# start of Document excerpt
Saving and loading a model in Pytorch?

http://pytorch.org/docs/notes/serialization.html

@Rinku_Jadhav2014 unfortunately that tutorial is incomplete to resume training. It will only allow saving a model but it does not save the optimizer, epochs, score, etc.

@Bixqu You can check the ImageNet Example line 139

        save_checkpoint({
            'epoch': epoch + 1,
            'arch': args.arch,
            'state_dict': model.state_dict(),
            'best_prec1': best_prec1,
            'optimizer' : optimizer.state_dict(),
        }, is_best)

With

def save_checkpoint(state, is_best, filename='checkpoint.pth.tar'):
    torch.save(state, filename)
    if is_best:
        shutil.copyfile(filename, 'model_best.pth.tar')

Loading/Resuming from the dictionary is there

    if args.resume:
        if os.path.isfile(args.resume):
            print("=> loading checkpoint '{}'".format(args.resume))
# end of Document excerpt
# start of Material
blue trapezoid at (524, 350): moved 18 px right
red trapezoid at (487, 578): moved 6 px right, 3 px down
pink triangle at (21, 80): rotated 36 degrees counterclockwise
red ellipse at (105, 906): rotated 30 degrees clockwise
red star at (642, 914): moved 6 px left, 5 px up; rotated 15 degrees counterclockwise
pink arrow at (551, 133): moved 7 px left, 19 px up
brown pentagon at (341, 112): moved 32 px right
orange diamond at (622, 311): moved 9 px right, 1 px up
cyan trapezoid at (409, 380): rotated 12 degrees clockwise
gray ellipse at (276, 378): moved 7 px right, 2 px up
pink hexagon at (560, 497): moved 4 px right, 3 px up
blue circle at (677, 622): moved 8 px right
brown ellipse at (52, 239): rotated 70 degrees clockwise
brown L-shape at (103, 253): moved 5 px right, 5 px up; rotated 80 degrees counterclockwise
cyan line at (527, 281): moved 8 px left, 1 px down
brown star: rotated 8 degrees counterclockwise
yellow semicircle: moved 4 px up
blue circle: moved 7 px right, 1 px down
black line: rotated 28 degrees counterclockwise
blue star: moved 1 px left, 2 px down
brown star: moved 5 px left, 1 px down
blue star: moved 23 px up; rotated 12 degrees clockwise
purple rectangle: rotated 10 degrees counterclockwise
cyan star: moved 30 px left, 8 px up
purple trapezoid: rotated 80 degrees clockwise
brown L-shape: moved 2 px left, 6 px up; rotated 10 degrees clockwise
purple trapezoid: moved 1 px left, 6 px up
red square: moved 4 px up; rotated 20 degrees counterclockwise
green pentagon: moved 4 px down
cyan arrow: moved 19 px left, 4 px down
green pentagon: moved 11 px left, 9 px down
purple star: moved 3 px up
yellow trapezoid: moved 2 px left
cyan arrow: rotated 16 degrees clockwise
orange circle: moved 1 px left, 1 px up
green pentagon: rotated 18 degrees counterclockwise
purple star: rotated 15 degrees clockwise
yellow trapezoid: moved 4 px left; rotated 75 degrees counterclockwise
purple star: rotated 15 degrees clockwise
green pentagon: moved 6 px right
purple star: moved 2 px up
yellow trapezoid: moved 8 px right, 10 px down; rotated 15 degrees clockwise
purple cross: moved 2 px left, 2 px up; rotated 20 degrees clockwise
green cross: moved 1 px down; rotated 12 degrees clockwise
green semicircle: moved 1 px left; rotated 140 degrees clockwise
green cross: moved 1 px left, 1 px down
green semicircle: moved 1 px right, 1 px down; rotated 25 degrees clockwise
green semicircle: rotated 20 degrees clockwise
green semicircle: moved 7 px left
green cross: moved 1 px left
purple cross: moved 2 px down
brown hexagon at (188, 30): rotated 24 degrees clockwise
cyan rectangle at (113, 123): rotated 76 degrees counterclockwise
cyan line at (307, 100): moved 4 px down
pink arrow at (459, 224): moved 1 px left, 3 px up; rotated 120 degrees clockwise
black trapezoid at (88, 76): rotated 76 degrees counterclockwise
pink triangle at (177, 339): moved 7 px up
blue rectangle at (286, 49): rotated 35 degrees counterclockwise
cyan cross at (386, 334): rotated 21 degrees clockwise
# end of Material
What you will do: From the thread on saving and loading a PyTorch model, quote the passage that opens with the words "Saving and loading" and ends after "epochs, score, etc.".

Response:
Saving and loading a model in Pytorch?

http://pytorch.org/docs/notes/serialization.html

@Rinku_Jadhav2014 unfortunately that tutorial is incomplete to resume training. It will only allow saving a model but it does not save the optimizer, epochs, score, etc.